___ Records to use
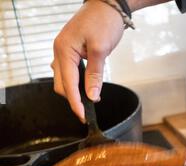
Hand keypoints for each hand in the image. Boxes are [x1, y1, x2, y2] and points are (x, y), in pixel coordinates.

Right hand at [52, 0, 123, 121]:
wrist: (108, 4)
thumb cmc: (104, 21)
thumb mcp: (101, 50)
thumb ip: (94, 75)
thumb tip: (91, 96)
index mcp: (64, 50)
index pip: (67, 84)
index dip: (75, 103)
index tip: (83, 116)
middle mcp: (59, 51)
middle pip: (61, 85)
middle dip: (73, 99)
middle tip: (88, 112)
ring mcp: (63, 51)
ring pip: (63, 79)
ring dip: (74, 92)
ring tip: (90, 100)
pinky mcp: (70, 51)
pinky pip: (68, 72)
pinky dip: (75, 83)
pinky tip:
______
Exercise instructions
Your answer must restate the entries word for word and contain no pictures.

Response to this task
Hand keypoints for each hand in the image. Boxes are [x1, y1, x2, y2] and points are (x, y), in pixel coordinates.

Right hand at [52, 0, 123, 121]:
wrist: (108, 4)
thumb cmc: (104, 21)
thumb mcp: (101, 50)
thumb ip: (94, 75)
thumb tip: (91, 96)
index mcp: (64, 50)
index pip: (67, 84)
index dip: (75, 103)
index tip: (83, 116)
middle mcp: (59, 51)
middle pip: (61, 85)
middle dip: (73, 99)
middle tip: (88, 112)
ring mcp: (63, 51)
ring pip: (63, 79)
ring dip: (74, 92)
ring tip: (90, 100)
pinky mcp: (70, 51)
pinky pip: (68, 72)
pinky dip: (75, 83)
pinky tip:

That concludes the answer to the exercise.